In this case, there was a clear pattern of refusal throughout the patient’s life when she had capacity. All vaccinations had been declined and there were no records of any flu jabs being administered. The judge in this case was therefore comfortable stating that had she had capacity, she would have most certainly declined the covid vaccine.

This, combined with the fact that physical restraint would likely be necessary to administer the vaccine, which would cause undue distress. It was also noted that the patient was naturally inclined to stay away from other residents which made it clear that in this particular case, it would not be in the best interests of the patient to administer the vaccine, giving consideration to the patient’s wider sense of welfare.

A CCG V AD 2021 EWCOP 47 MAY 2021

The person at the centre of this case was in his 30s living in supported living with moderate learning difficulties including downs syndrome and autism. He was clinically extremely vulnerable.

His father and professionals agreed with him receiving the vaccine, but his mother did not due to the distress it would cause him. He had previously refused to engage with health interventions for other matters.

The court considered that this man was a very sociable person in the community, he would not be able to socially distance and given his extreme vulnerability, it was in his best interests to have the vaccine. The court authorised chemical sedation to make the experience less stressful for the man but explicitly stated that the use of force was not authorised.

The court authorised the vaccine but notably not the booster, as the reaction of the gentleman to the vaccine was unknown at the time and medical guidance relating to the vaccine may change in the future.


This case concerned a man (DC) aged 20 who had serious physical and mental disabilities, weighing no more than a small child.

The parents opposed this vaccine being given due to safety concerns because of DC’s fragility. In physical terms he was a small child even though he was an adult. At the time no advice on the suitability of the vaccine for children had been given. This created a very interesting issue for the court.

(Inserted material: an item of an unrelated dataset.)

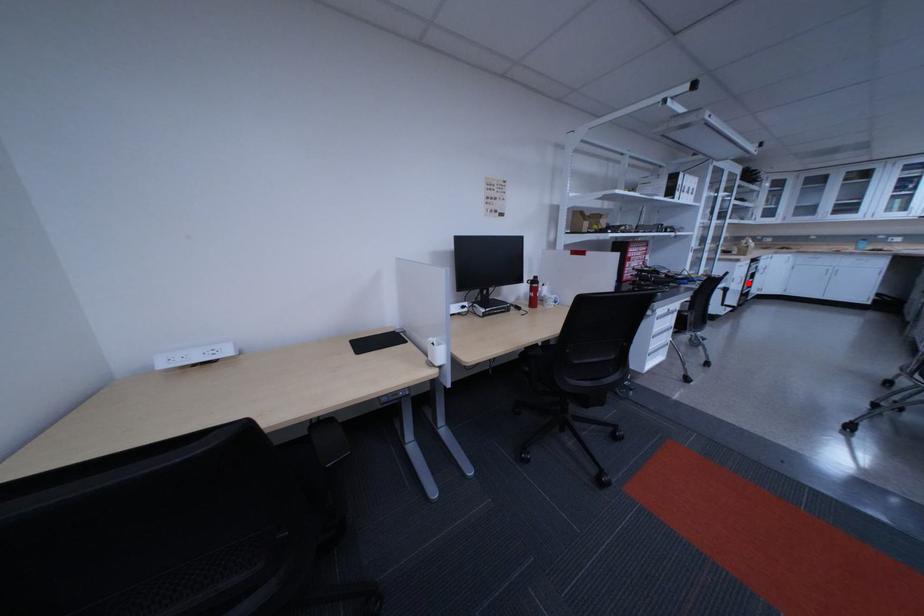
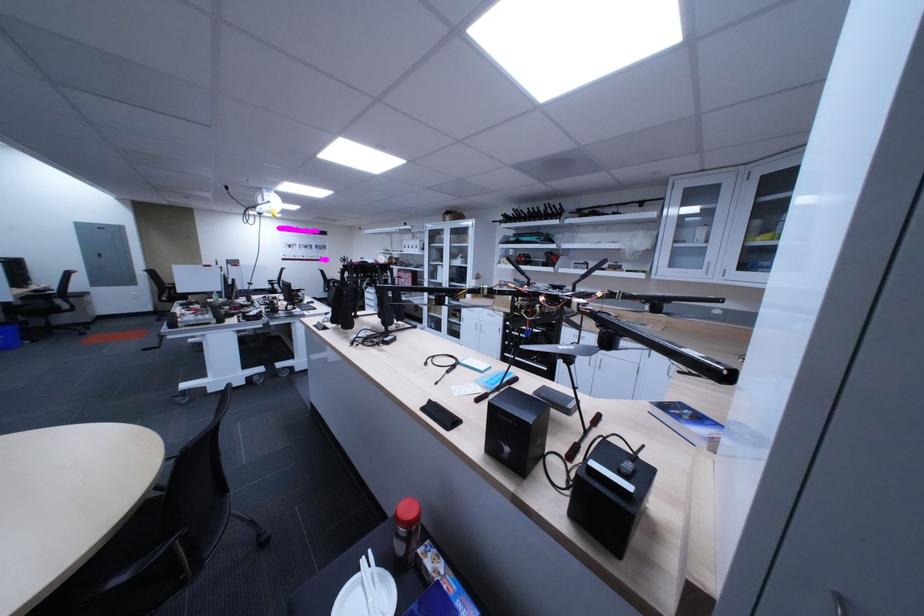
Locate, in the second image, the point that corresponds to the highlighted location in the first image.

(478, 323)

In this case, the context in which this application was sought is crucial, the national picture of covid was and continues to be ever changing. This case was brought before the court right as all restrictions were to be lifted. Therefore, this decision was more urgent as DC was unvaccinated and vulnerable person at a much greater risk than others particularly as life was going back to normal.

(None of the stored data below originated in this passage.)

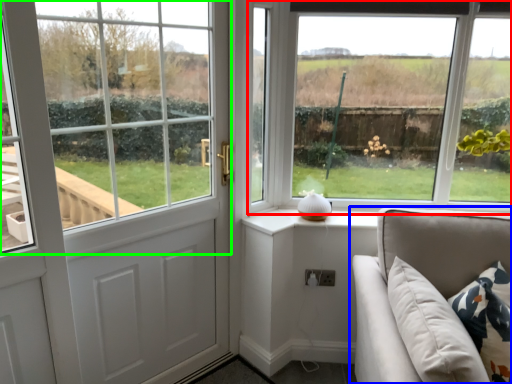
Question: Which object is positioned closest to window (highlighted by a red box)? Select from studio couch (highlighted by a blue box) and window (highlighted by a green box).

Choices:
 (A) studio couch
 (B) window

Answer: (B)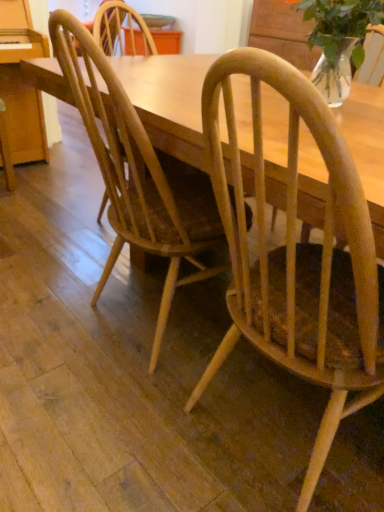
Question: From the image's perspective, is light brown wood chair at center, which is counted as the first chair, starting from the right, above or below natural wood chair at center, which is the 1th chair in left-to-right order?

Choices:
 (A) above
 (B) below

Answer: (B)

Question: Is light brown wood chair at center, which appears as the 2th chair when viewed from the left, spatially inside natural wood chair at center, marked as the 2th chair in a right-to-left arrangement, or outside of it?

Choices:
 (A) inside
 (B) outside

Answer: (B)

Question: Estimate the real-world distances between objects in this image. Which object is closer to the clear glass vase at upper right?

Choices:
 (A) natural wood chair at center, which is the 1th chair in left-to-right order
 (B) light brown wood chair at center, which is counted as the first chair, starting from the right

Answer: (B)

Question: Which is farther from the light brown wood chair at center, which appears as the 2th chair when viewed from the left?

Choices:
 (A) natural wood chair at center, which is the 1th chair in left-to-right order
 (B) clear glass vase at upper right

Answer: (B)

HHJ Burrows found that DC would have greater enjoyment of life by being able to participate in society with the vaccine, given this and his vulnerabilities, both the vaccine and boosters were authorised, but no physical restraint was authorised.

These cases clearly demonstrate how the everchanging national picture will continue to have an impact on decisions such as these. These decisions are complex, and a one size fits all approach is not appropriate. Nobody can say that it is always in the best interests of a person who lacks capacity to have the vaccine, though the majority of the cases have come to this conclusion. Each case must be considered entirely on its own merit with full consideration given to the Mental Capacity Act and the wider sense of welfare of the individual. It will be interesting to see how the court’s stance develops as we move on from the pandemic.